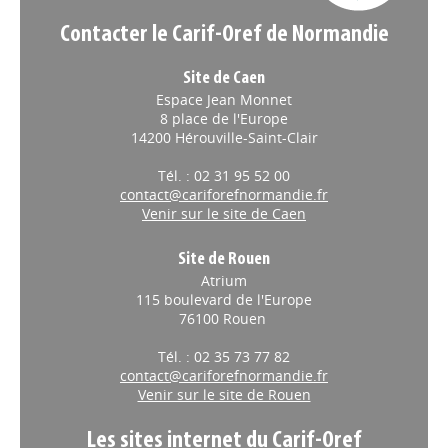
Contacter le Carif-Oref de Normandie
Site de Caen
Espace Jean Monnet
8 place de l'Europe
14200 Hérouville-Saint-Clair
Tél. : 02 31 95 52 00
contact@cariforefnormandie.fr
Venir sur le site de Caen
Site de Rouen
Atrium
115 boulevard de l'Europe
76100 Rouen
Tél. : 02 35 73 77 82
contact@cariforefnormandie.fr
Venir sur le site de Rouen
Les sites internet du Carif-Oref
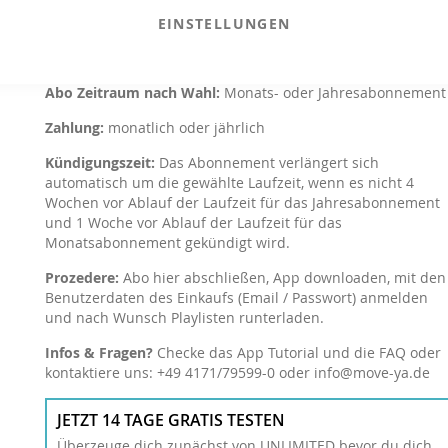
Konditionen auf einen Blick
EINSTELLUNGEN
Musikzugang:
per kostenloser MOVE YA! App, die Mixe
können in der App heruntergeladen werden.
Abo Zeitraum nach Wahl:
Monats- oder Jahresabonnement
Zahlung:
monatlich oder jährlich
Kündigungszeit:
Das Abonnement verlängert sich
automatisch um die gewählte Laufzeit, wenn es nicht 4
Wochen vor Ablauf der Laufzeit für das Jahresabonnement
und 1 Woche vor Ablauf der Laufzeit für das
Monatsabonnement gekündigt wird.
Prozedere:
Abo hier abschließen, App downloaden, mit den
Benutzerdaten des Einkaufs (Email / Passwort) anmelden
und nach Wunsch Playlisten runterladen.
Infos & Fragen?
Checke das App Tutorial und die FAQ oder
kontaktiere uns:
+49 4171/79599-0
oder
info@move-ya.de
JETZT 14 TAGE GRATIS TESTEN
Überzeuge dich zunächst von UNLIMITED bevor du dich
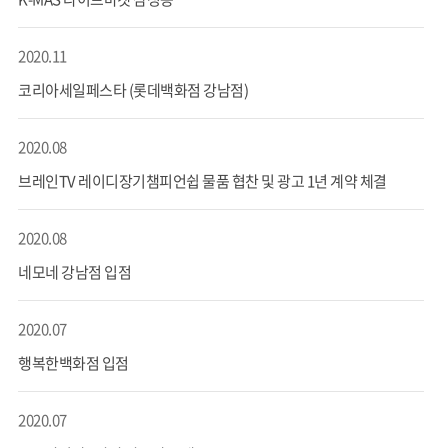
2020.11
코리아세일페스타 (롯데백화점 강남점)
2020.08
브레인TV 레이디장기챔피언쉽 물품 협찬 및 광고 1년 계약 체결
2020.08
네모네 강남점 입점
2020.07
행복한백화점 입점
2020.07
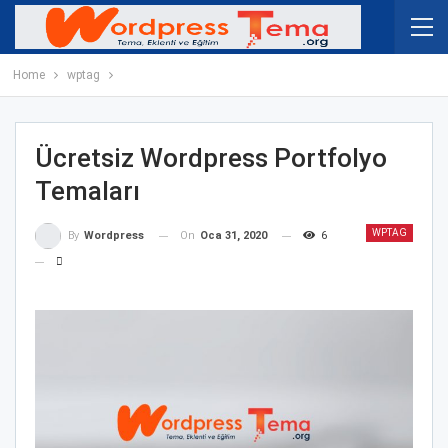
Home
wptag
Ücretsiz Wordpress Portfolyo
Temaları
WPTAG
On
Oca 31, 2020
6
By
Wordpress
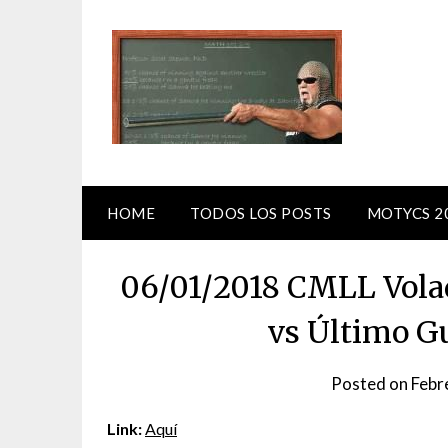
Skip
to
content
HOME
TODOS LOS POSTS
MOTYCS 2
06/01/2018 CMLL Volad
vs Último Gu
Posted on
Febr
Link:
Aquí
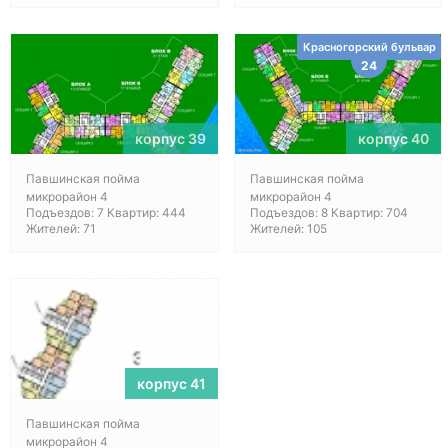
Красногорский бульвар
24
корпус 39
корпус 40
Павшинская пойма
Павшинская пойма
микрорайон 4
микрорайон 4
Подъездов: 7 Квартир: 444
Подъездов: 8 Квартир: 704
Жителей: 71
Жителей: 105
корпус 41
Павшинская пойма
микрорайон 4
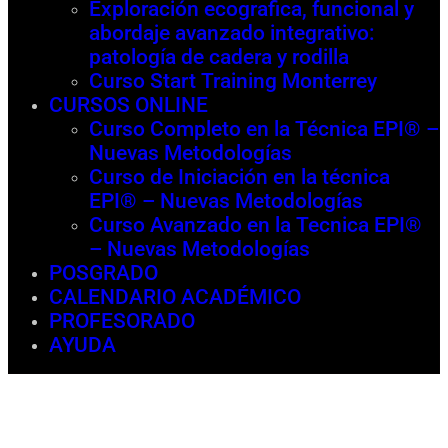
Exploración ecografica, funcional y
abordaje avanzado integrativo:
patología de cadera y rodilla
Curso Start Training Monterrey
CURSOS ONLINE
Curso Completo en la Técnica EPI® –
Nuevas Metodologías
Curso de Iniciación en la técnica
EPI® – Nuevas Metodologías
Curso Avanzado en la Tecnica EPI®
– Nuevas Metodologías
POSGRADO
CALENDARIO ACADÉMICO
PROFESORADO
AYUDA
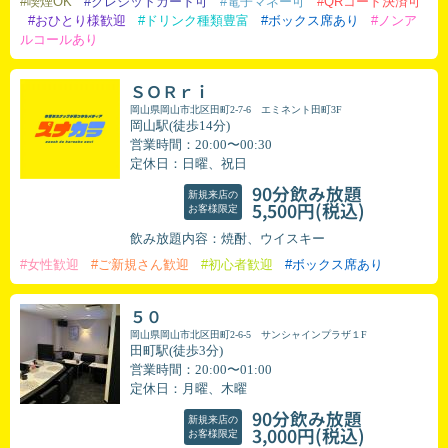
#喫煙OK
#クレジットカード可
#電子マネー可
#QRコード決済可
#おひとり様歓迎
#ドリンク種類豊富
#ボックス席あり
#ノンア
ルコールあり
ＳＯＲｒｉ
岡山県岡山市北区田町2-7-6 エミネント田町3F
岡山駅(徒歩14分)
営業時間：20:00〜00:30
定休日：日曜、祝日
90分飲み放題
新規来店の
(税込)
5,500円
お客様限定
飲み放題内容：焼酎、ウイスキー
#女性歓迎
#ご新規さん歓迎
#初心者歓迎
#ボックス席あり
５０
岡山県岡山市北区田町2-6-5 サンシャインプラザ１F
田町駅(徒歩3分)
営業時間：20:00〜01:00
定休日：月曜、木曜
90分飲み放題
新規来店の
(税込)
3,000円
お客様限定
____________________
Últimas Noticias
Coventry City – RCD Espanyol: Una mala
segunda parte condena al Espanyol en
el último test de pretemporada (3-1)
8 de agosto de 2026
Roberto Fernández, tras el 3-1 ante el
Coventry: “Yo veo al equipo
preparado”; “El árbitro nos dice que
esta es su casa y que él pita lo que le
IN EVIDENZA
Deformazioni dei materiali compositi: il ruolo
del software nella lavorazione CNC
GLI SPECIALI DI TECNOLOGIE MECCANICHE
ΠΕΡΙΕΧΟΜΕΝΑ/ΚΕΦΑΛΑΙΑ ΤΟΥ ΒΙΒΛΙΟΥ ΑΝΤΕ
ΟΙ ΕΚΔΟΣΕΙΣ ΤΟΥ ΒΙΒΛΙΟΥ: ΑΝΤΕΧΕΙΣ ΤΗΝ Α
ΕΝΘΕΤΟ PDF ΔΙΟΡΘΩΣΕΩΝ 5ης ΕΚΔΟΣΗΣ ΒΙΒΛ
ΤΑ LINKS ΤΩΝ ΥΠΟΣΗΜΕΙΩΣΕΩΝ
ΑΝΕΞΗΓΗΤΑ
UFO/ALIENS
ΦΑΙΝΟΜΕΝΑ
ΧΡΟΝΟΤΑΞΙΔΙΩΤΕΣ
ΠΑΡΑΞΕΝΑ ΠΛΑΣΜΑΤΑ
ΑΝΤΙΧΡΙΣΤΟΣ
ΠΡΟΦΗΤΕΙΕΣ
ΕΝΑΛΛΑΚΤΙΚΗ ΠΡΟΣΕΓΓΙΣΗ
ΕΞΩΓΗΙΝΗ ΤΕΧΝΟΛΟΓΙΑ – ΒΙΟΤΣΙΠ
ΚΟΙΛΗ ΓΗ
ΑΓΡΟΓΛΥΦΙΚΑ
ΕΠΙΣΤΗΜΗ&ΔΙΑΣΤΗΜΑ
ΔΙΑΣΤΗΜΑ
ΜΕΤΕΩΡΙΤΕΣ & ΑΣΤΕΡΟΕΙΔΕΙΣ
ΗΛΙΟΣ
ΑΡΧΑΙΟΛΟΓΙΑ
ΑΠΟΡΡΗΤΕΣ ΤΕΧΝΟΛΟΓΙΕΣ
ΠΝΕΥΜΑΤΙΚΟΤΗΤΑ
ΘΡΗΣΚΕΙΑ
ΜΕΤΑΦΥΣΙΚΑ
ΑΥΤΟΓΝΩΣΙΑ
____________________
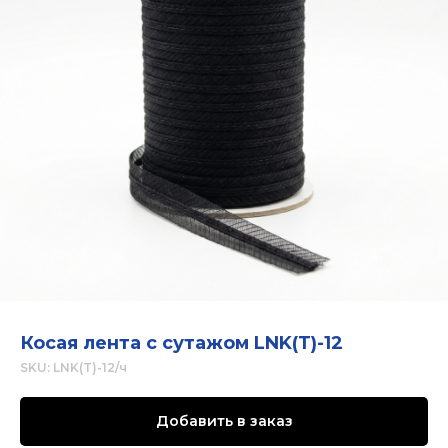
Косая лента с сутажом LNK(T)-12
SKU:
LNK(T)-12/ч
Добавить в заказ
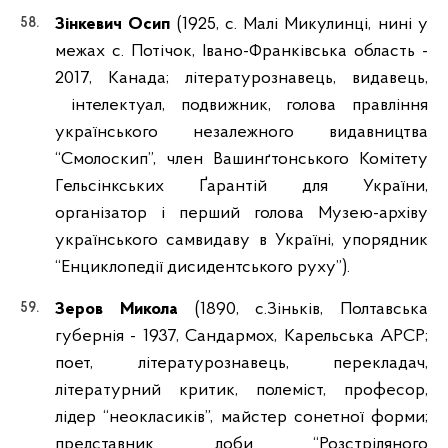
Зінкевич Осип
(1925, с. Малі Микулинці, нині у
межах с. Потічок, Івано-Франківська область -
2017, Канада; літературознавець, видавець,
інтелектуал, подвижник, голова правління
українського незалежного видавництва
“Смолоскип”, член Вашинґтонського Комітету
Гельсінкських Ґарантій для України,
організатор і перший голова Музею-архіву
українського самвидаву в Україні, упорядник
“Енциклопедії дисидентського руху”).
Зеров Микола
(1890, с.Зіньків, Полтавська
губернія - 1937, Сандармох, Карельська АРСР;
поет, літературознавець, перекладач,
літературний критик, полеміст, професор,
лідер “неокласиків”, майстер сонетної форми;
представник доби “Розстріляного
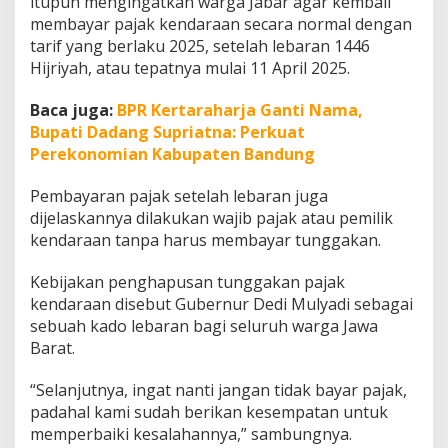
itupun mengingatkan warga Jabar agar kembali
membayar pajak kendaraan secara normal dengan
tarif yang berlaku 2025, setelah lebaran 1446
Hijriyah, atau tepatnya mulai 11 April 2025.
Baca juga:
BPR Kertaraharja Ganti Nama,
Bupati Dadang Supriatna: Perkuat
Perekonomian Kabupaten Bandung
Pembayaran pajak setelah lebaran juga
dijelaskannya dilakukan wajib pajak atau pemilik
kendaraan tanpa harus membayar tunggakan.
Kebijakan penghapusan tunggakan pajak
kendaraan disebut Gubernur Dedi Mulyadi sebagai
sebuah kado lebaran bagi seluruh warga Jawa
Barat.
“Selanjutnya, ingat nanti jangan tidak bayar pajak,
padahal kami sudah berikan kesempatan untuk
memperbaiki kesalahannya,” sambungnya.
____________________
__The problem__
Please collect every line in the entries above that contains the word "українського", copying each one in full.

__Answer to this problem__
українського незалежного видавництва
українського самвидаву в Україні, упорядник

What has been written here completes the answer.